As well as understanding the benefits of dojo training we also need to understand the limitations of such training too. Just like the military prepare for real combat by engaging in battle training with rubber bullets to mimic the real thing, you can never fully prepare for the ‘real thing’ without the ‘real bullets’.
One of the problems with scenario training is that you cannot possibly account for every possible scenario that may occur – attacks can be random and unpredictable. It is true that certain attack scenarios can follow certain rituals – however the student must be warned against sticking rigidly to the rules set out by such training or they will get stuck in one pattern of thinking. For example if you train a violent, escalating situation where someone is pushing and shoving and the attacked is conditioned to responding to a specific trigger – they may be waiting for this trigger in reality. The reality may be different – the attacker may strike before this trigger or maybe not at all. Therefore it is best to see these drills as a way that people can get a general feel for the aggression of a real life situation and not necessarily become fixated in exactly how it plays out.

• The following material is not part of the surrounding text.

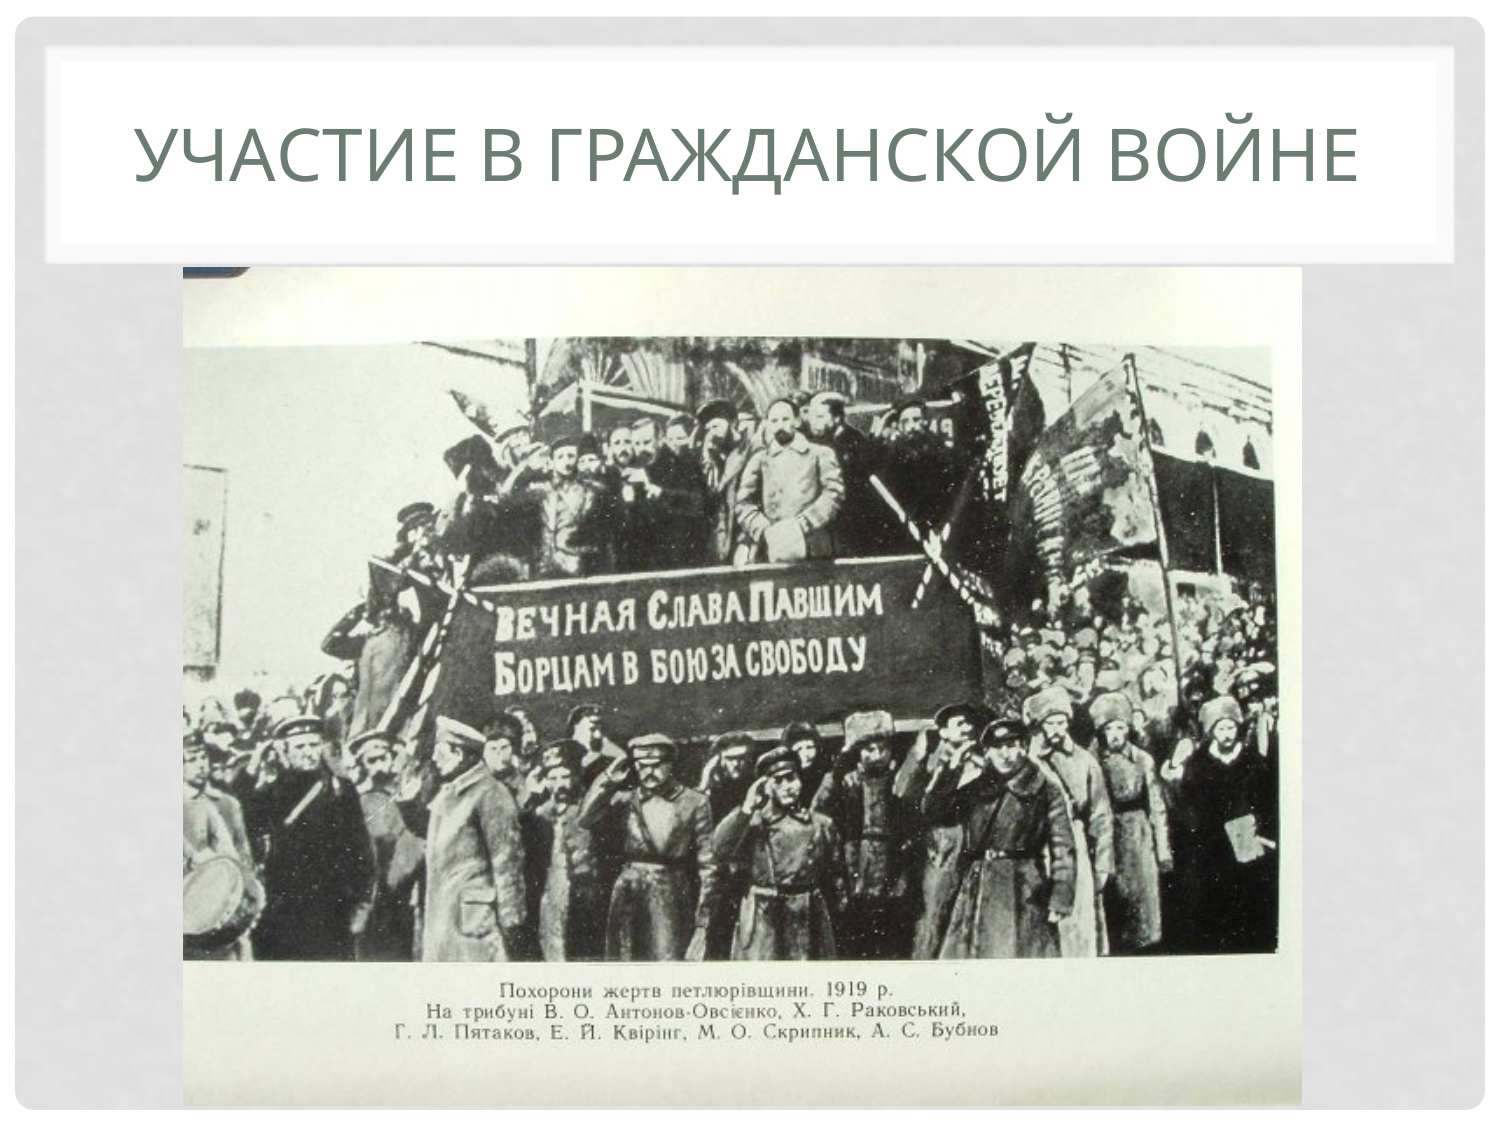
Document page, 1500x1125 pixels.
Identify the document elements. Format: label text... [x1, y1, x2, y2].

title Участие в Гражданской войне [69, 66, 1425, 238]
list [182, 266, 1302, 1107]
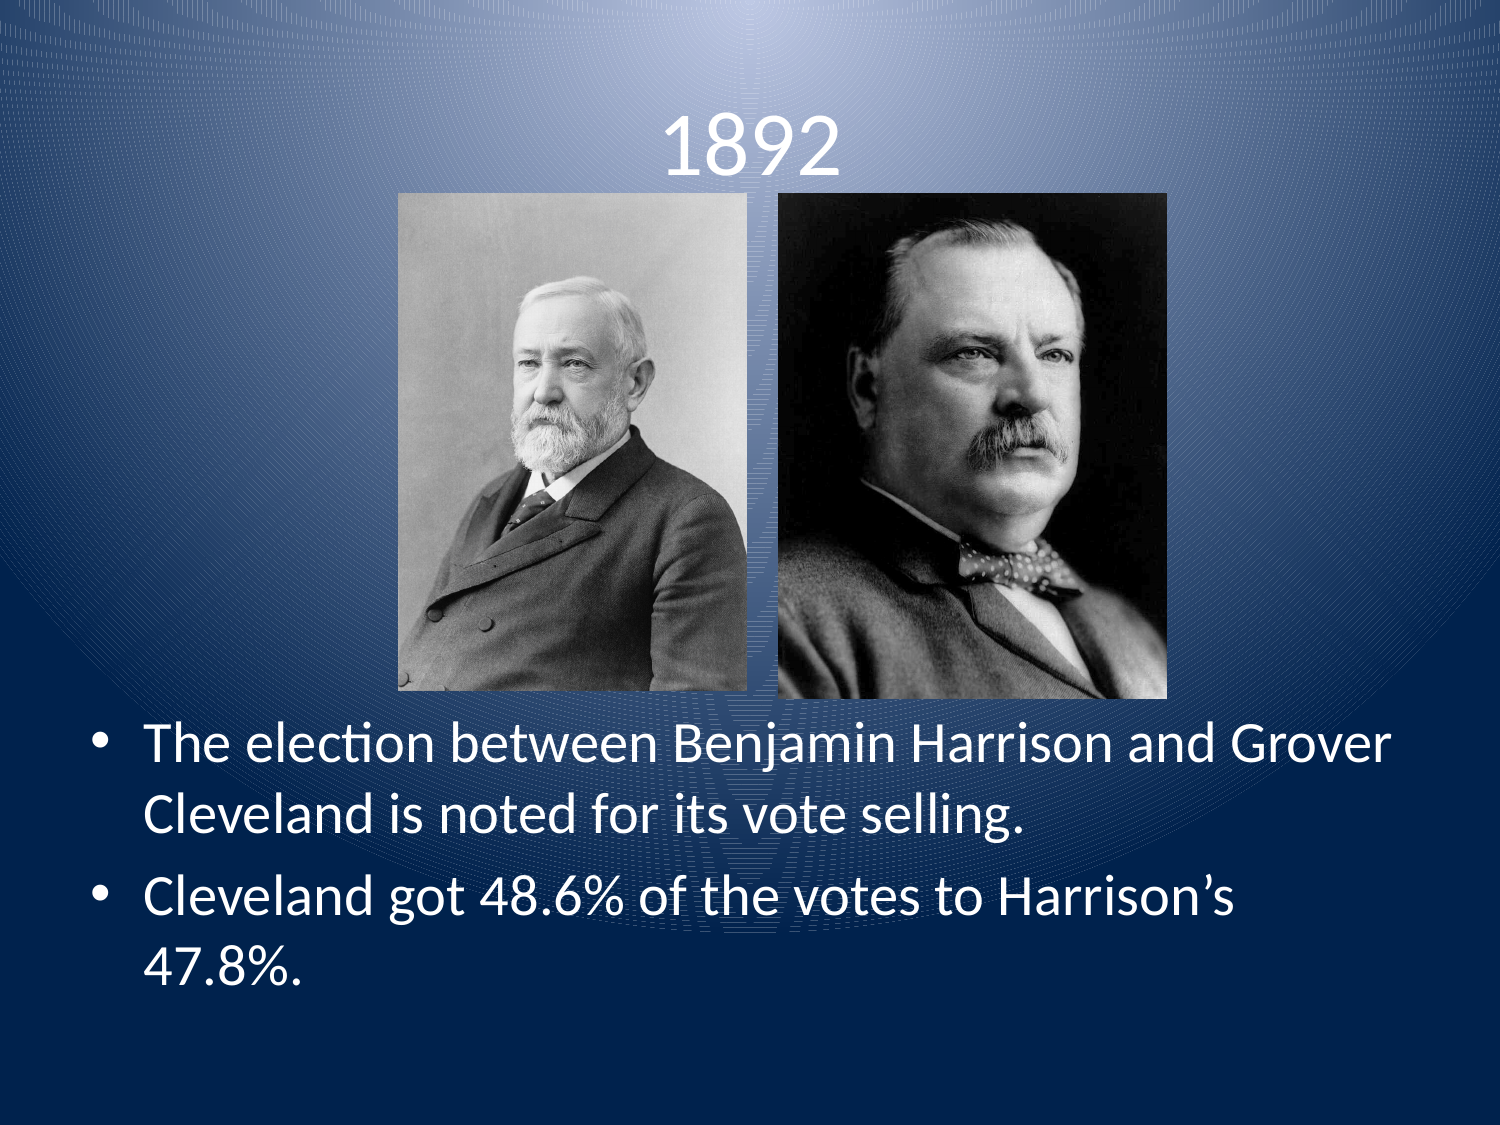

This is why continual, repetitive karate / martial arts training is required to internalise the training drills and enable a practitioner to call upon their body to perform under stress without thinking. Also without worrying about whether they should be remembering the ‘attacked in a pub drill’ or the ‘attacked in a dark street drill’ etc… For starters we will not be able to process such information when under the effects of adrenalin. We need to appreciate what we can achieve through our training drills; directness, unthinking actions, simplicity and so on. The beauty of training is that it is in a safe environment and we can analyse different scenarios, go slow, assess and train is such a way that benefits all involved and above all is safe and enjoyable.